+++ Supplied passage

2008-02-23 Thread Jeff Schwab
Paul Rubin wrote:
> Jeff Schwab <[EMAIL PROTECTED]> writes:
>>> there's actually a published book specifically about C++ pitfalls.
>> Mercy, a whole book?
> 
> http://search.barnesandnoble.com/booksearch/isbnInquiry.asp?EAN=9780201179286
> 
>>> C and C++ should practically be outlawed at this point.
>> On what grounds?  "I don't approve of the programming language you're
>> using.  Cease and desist.  Nyah!"
> 
> Well, "outlawed" of course is a figure of speech; however use of those
> languages should be a red flag in a design review, and a factor in
> determining product liability if a program misbehaves.

Your product gets the benefit of the doubt if it was written in Python, 
but not if written in C?  What if the Python interpreter screws up?


> Think of all
> the buffer overflow exploits against Microsoft Windows programs that
> couldn't have happened if Microsoft had used safer languages.  There
> was clearly a failure to use best engineering practices.

In the first place, you're not distinguishing C from C++.  I know you 
think they're the same.  They're not.  Python's array bounds checking is 
done in C, as is the case for traditional OS kernels.  C++, like Python, 
offers you container types that "smell" like arrays, but do safety 
checking under the hood; the C++ bounds checks, unlike the Python 
checks, are done in-language.  If C++ were marketed like Java, people 
might advertise that the C++ standard containers are "pure C++," or that 
"C++ is written in C++".

Secondly, you're going to have a hard time writing an operating system 
kernel without fixed-size buffers.  You have to read data in chunks of 
some size.  It's fine to say that buffer access should be checked to 
make sure indexes should be in range, but somebody actually has to write 
the code to do the checking, and then programmers have to use it. 
Buffer overflows are the result of developers deliberately choosing not 
to use bounds-checking.

In Python, somebody could still define a monolithic array, use different 
parts of it to represent different things, and then "oops" lose track of 
their index, thereby overwriting one part of the array with data that 
should have stayed in the other part.  If you're thinking "Yeah, they 
*could*, but only a dodo would do that, and it's not Python's fault that 
the programmer did something bone-headed," then you're beginning to get 
the picture.  If you somehow wrote an OS kernel in Python, and the 
above-mentioned bone-headedness took place, then there would be no 
"lower level" to save your OS from having a dangerous security hole.

++++++

*To do*
- A) In the post on C++ and buffer safety, what language does Python's array bounds checking run in?
- B) Extend the post on C++ and buffer safety past its final sentence.

+++ Record set

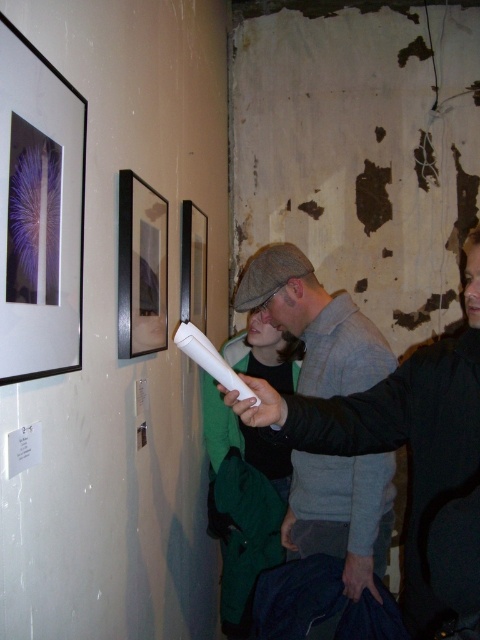
This screenshot has height=640, width=480. In order to click on black glossy picture frame at upper center in this screenshot , I will do `click(193, 266)`.

The image size is (480, 640). I want to click on black glossy picture frame at upper center, so click(x=193, y=266).

Is matte black picture frame at upper left further to the viewer compared to white matte wii remote at center?

No, it is in front of white matte wii remote at center.

Image resolution: width=480 pixels, height=640 pixels. I want to click on matte black picture frame at upper left, so click(x=38, y=212).

Is point (33, 218) behind point (199, 340)?

No.

At what (x,y) coordinates should I click in order to perform the action: click on matte black picture frame at upper left. Please return your answer as a coordinate pair (x, y). The image size is (480, 640). Looking at the image, I should click on (38, 212).

Which is below, matte gray cap at center or white matte wii remote at center?

Positioned lower is matte gray cap at center.

Is matte gray cap at center positioned at the back of white matte wii remote at center?

That is True.

Does point (283, 291) come closer to viewer compared to point (194, 340)?

That is False.

The height and width of the screenshot is (640, 480). In order to click on matte gray cap at center in this screenshot , I will do `click(314, 323)`.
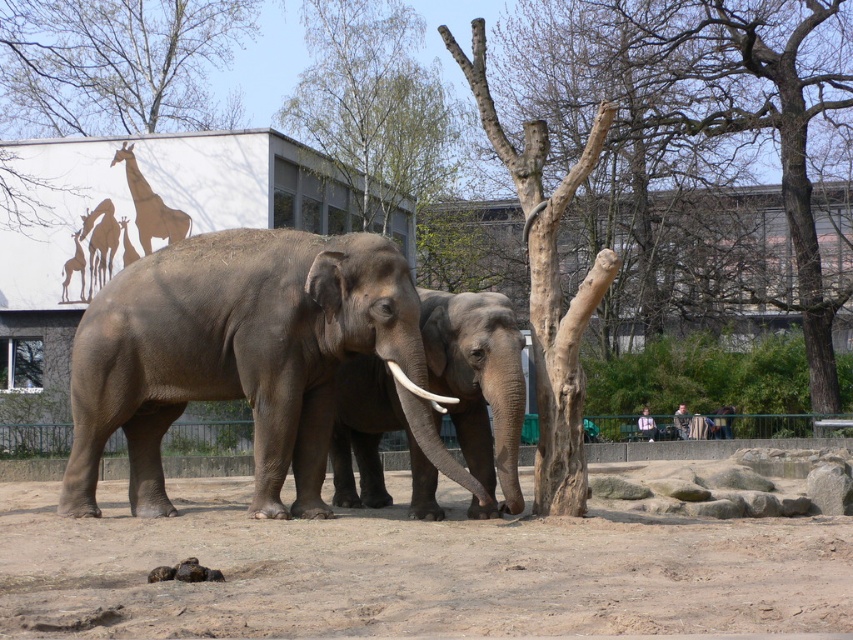
Question: Observing the image, what is the correct spatial positioning of bare branches at upper left in reference to bare wood tree at upper center?

Choices:
 (A) below
 (B) above

Answer: (B)

Question: Which point is closer to the camera?

Choices:
 (A) (146, 64)
 (B) (830, 99)

Answer: (B)

Question: Can you confirm if bare wood trunk at center is wider than bare branches at upper left?

Choices:
 (A) yes
 (B) no

Answer: (B)

Question: From the image, what is the correct spatial relationship of bare branches at upper left in relation to gray matte elephant at center?

Choices:
 (A) right
 (B) left

Answer: (B)

Question: Which point appears closest to the camera in this image?

Choices:
 (A) (247, 236)
 (B) (357, 371)

Answer: (A)

Question: Which of these objects is positioned farthest from the bare wood tree at upper center?

Choices:
 (A) light brown leather jacket at lower right
 (B) white matte tusk at center

Answer: (B)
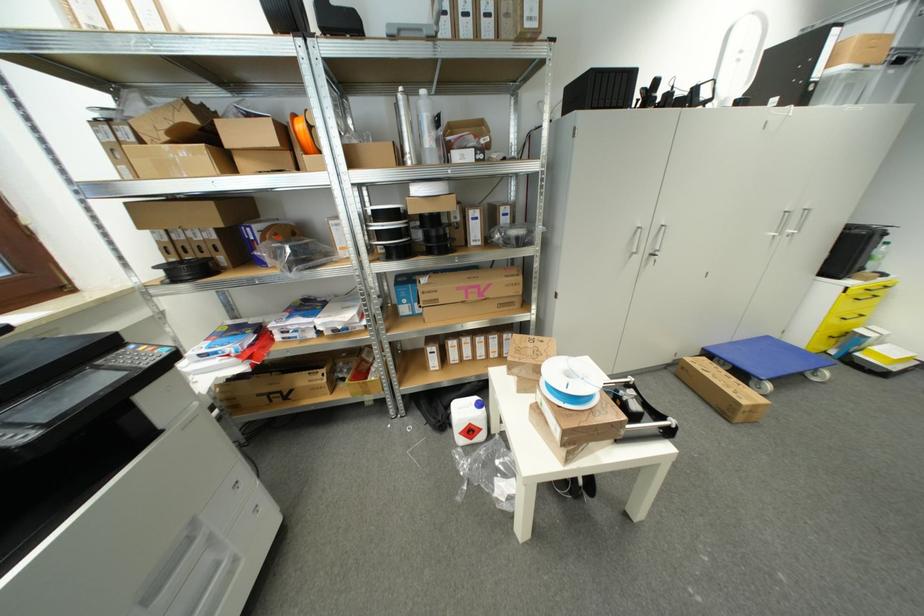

++++++

*Your responses*
- A) C

- B)
Even if the hardware supported checked access for large quantities of 
arbitrarily sized arrays, somebody would have to enable that access. 
Even then you're trusting the hardware developers to check for invalid 
indexes (bus errors and seg faults).  Should we outlaw computer 
hardware, too?

Thirdly, you mentioned a "failure to use best engineering practices." 
If you mean there was a failure to design and implement a bug-free 
operating system, then by Jiminy, you're right.  "Best practices," 
though, is usually just what managers say when they mean "what everybody 
else is doing."  The idea is that if you're a manager who sticks to 
"best practices," then if everything goes to hell, the problem can't be 
linked specifically to you.

Server-side Python is now, at this very moment, becoming acceptable as 
"best practice."  It's no better or worse for this; it's just that a lot 
more uninspired, uncreative programmers are about to start using it.  Do 
not underestimate their ability to make any programming language look 
bad.  If you make it fool-proof, they'll build a better fool.  The only 
way to keep them from writing code that will blow up at run-time is to 
impose formal verification of their program, every time they change it; 
that's what the C++ static type system lets you do, in a limited and 
easily subverted way.  Even if you could somehow remove every feature 
open to potential abuse, and thereby dodo-proof the language, the result 
would be a slow, weak, ugly language that non-dodos would not want to 
use.  But hey, at least it would still be "best practice."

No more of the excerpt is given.